*Task item:* Your answer should contain only the lines from the top of the data below down through the one with "left shoulder: (510, 210)", transcribed exactly and without pictures; please include nothing more.

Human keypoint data
>>>>
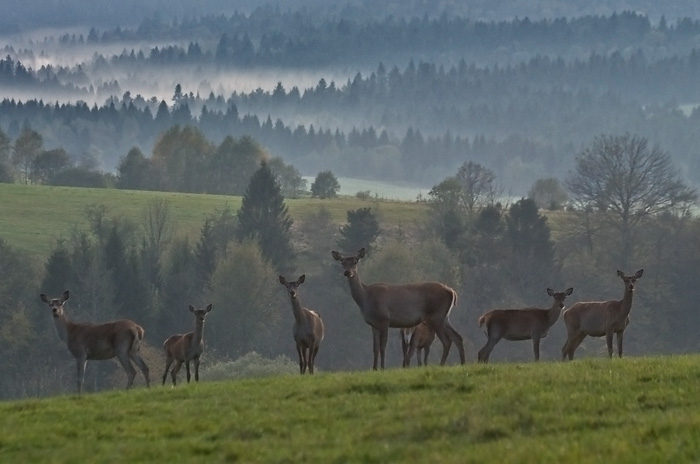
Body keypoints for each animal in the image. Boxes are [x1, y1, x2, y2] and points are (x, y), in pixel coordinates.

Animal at [332, 246, 464, 370]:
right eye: (343, 262)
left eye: (355, 262)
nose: (347, 272)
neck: (366, 298)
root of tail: (452, 291)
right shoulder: (373, 324)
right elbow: (375, 348)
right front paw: (374, 368)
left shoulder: (385, 319)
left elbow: (383, 347)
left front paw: (382, 368)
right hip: (444, 317)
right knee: (457, 337)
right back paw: (463, 363)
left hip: (436, 316)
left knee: (447, 341)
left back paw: (442, 365)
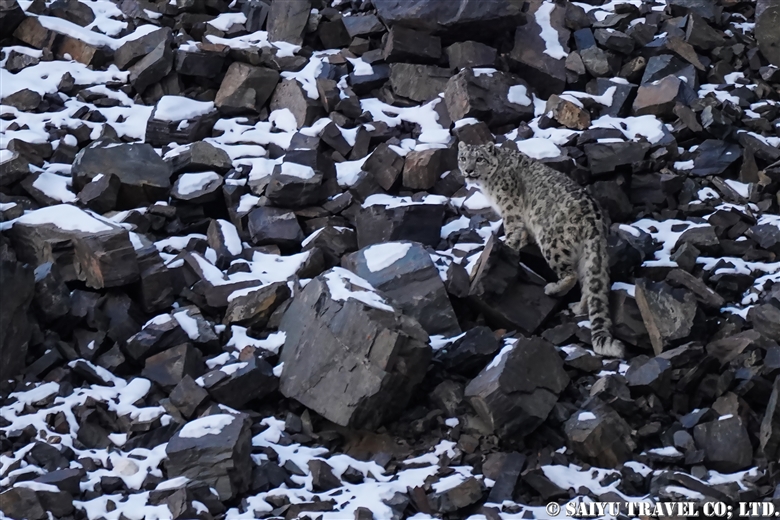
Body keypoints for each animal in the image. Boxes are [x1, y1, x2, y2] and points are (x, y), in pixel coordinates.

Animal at [458, 142, 628, 362]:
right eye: (463, 158)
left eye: (479, 159)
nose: (468, 170)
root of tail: (596, 221)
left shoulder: (510, 210)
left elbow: (512, 233)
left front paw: (505, 247)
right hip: (587, 256)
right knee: (589, 283)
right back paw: (578, 307)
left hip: (552, 240)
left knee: (570, 274)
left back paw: (553, 289)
<<<<
*Exercise output:*
Body keypoints for each animal in the image. Boxes are [x1, y1, x2, y2] and points are (x, y), in pixel coordinates.

Animal at [332, 246, 464, 370]:
right eye: (343, 262)
left eye: (355, 262)
nose: (347, 272)
neck: (366, 298)
root of tail: (452, 291)
right shoulder: (373, 324)
right elbow: (375, 348)
right front paw: (374, 368)
left shoulder: (385, 319)
left elbow: (383, 347)
left front paw: (382, 368)
right hip: (444, 317)
right knee: (457, 337)
right back paw: (463, 363)
left hip: (436, 316)
left knee: (447, 341)
left back paw: (442, 365)
Body keypoints for each animal in the image. Boxes are [x1, y1, x2, y2] and points are (x, y), in pixel coordinates.

Animal at [458, 142, 628, 362]:
right eye: (463, 158)
left eye: (479, 159)
nose: (468, 170)
root of tail: (596, 221)
left shoulder: (510, 210)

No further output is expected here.